■ **Document segment**
################

Sex matters in the race to combat climate change

This blog post is provided by Rachael Y. Dudaniec, Alexander R. Carey, Erik I. Sve­­nsson, Bengt Hansson, Chuan Ji Yong and Lesley T. Lancaster and tells the #StoryBehindThePaper for the paper ‘Latitudinal clines in sexual selection, sexual size dimorphism, and sex‐specific genetic dispersal during a poleward range expansion’, which was recently published in the Journal of Animal Ecology.

As climate change is facilitating many species to expand their ranges into novel areas, one may wonder if males and females are responding in the same way, and if these massive disruptions are creating new interactions, or possibly, altercations, between the sexes as they battle their way through foreign territories. It is possible that sex-differences in behaviour, appearance or physiology along a range expansion gradient may affect how successful individuals are at adapting to novel environmental conditions. This can lead to variation in how different sexes become distributed across space, and how they adapt to their environments. This phenomenon of ‘spatial sorting’ of individuals that possess favourable traits can therefore affect the rates of range expansion, but little is known about how sex differences in these traits impacts such expansions.

################

■ **Check your understanding**
(a) Condense the paragraph of the blog post that begins "As climate change is facilitating" into a shorter version that keeps its main facts.
(b) From the blog post, return the passage that opens with the words containing "Sex matters in" and closes with "of Animal Ecology.", reproducing it without any change.

################

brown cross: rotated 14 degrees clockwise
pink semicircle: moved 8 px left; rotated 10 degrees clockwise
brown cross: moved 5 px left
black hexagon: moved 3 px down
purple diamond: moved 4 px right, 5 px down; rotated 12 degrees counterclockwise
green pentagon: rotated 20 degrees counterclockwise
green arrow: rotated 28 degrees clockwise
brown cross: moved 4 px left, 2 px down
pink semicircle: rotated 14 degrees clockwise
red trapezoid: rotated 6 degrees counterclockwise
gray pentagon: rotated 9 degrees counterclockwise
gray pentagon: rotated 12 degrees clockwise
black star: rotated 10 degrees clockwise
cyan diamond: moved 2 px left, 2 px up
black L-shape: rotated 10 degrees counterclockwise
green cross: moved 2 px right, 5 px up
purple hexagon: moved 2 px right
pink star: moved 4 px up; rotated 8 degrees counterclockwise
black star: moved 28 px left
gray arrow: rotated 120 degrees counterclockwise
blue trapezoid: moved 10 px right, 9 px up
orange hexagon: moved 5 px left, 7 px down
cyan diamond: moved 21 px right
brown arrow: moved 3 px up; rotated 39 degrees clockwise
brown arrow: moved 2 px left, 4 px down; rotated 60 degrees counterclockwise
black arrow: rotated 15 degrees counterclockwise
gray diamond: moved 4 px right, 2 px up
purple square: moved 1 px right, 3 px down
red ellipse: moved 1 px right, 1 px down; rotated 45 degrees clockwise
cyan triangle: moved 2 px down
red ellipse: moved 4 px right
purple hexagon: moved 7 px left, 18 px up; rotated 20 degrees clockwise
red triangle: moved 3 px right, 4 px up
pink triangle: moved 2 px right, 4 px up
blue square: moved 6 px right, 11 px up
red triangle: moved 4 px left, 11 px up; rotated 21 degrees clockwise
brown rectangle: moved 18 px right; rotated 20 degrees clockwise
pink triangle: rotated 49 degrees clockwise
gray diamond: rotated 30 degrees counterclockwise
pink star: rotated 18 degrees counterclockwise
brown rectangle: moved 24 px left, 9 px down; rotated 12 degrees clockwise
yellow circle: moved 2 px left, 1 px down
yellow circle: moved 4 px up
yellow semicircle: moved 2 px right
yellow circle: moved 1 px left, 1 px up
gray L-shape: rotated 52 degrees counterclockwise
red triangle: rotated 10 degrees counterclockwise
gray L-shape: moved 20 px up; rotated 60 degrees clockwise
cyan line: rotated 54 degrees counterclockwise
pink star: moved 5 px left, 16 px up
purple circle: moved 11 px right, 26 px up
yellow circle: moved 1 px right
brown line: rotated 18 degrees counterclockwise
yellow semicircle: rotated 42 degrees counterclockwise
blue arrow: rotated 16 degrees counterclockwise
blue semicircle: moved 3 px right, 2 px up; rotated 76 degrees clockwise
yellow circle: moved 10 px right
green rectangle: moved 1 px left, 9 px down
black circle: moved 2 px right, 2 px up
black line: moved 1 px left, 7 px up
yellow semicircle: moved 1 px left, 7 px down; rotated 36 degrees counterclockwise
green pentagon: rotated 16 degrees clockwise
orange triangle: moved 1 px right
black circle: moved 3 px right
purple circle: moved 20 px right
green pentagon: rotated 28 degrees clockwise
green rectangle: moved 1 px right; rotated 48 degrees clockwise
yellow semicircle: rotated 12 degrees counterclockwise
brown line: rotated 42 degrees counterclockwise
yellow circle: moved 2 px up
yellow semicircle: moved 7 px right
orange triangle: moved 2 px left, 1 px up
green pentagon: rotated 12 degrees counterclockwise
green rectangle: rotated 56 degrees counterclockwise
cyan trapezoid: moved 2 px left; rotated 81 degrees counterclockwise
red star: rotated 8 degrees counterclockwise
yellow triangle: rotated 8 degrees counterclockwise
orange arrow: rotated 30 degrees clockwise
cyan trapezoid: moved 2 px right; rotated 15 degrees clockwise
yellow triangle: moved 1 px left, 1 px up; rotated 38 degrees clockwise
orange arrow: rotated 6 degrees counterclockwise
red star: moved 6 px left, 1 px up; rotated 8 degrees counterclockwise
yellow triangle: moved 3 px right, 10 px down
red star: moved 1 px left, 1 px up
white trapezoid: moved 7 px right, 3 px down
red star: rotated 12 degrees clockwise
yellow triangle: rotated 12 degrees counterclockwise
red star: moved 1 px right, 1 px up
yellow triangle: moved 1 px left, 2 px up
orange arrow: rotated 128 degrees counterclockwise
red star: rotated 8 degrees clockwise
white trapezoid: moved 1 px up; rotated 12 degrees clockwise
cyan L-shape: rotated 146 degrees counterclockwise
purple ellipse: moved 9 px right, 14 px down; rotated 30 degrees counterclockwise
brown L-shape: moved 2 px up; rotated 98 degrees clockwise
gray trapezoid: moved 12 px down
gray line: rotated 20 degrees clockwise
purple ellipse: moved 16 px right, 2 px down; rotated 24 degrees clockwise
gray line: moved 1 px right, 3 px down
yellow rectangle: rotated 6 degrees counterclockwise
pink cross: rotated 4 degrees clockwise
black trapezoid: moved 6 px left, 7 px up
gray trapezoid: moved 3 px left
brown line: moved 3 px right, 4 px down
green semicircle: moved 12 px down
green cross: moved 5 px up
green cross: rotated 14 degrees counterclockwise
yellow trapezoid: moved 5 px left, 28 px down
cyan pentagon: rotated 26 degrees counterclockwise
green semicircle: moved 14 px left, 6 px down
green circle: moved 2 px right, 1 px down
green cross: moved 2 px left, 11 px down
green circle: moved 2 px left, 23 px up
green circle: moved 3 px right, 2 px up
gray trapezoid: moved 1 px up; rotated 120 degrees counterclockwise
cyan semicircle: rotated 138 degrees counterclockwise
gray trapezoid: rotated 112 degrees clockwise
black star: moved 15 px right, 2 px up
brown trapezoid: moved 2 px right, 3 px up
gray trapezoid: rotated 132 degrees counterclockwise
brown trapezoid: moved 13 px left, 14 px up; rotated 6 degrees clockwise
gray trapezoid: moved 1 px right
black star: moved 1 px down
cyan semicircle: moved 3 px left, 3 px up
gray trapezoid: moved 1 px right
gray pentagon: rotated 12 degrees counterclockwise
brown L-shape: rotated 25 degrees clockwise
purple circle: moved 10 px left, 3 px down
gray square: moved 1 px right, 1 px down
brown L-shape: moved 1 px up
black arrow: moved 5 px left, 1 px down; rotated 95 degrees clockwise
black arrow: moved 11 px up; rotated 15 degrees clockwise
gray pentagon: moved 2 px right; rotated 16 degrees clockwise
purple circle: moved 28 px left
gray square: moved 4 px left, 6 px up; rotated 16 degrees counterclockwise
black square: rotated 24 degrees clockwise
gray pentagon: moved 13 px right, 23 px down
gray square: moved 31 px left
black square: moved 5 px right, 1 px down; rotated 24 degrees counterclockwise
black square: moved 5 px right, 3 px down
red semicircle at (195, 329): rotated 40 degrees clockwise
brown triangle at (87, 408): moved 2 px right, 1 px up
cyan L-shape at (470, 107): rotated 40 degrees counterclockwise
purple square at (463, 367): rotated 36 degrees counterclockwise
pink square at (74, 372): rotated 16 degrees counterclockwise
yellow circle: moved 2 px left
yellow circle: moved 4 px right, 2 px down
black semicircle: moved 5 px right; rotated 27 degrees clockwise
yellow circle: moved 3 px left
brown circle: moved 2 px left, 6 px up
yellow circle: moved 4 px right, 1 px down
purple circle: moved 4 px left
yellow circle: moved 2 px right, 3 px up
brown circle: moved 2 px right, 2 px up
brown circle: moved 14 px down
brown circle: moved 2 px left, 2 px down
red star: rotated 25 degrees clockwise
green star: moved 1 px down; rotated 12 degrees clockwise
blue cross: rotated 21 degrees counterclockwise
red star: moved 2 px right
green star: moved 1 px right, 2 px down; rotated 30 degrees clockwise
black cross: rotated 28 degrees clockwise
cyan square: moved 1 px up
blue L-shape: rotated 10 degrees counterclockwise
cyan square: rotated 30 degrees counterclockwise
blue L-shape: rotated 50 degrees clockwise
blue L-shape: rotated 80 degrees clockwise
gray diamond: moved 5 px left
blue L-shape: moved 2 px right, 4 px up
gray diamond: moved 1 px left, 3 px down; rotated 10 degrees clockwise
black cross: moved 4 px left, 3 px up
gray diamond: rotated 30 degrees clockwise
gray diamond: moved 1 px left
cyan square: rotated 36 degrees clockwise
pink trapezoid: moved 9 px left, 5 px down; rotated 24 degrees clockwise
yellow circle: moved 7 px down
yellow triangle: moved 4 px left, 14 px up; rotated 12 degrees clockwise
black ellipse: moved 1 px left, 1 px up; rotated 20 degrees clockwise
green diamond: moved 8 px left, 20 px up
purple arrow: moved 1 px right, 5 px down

################

■ **Responses to the exercise**
(a) Climate change is helping many species expand their ranges into new areas, which raises the question of whether males and females respond alike and whether new interactions or conflicts arise between them. Sex differences in behavior, appearance or physiology along an expansion gradient may affect how well individuals adapt to new conditions, and this can shape how each sex is distributed across space and adapts to its environment. Such "spatial sorting" of individuals with favorable traits can affect the rate of range expansion, yet little is known about how sex differences in these traits influence expansions.

(b)
Sex matters in the race to combat climate change

This blog post is provided by Rachael Y. Dudaniec, Alexander R. Carey, Erik I. Sve­­nsson, Bengt Hansson, Chuan Ji Yong and Lesley T. Lancaster and tells the #StoryBehindThePaper for the paper ‘Latitudinal clines in sexual selection, sexual size dimorphism, and sex‐specific genetic dispersal during a poleward range expansion’, which was recently published in the Journal of Animal Ecology.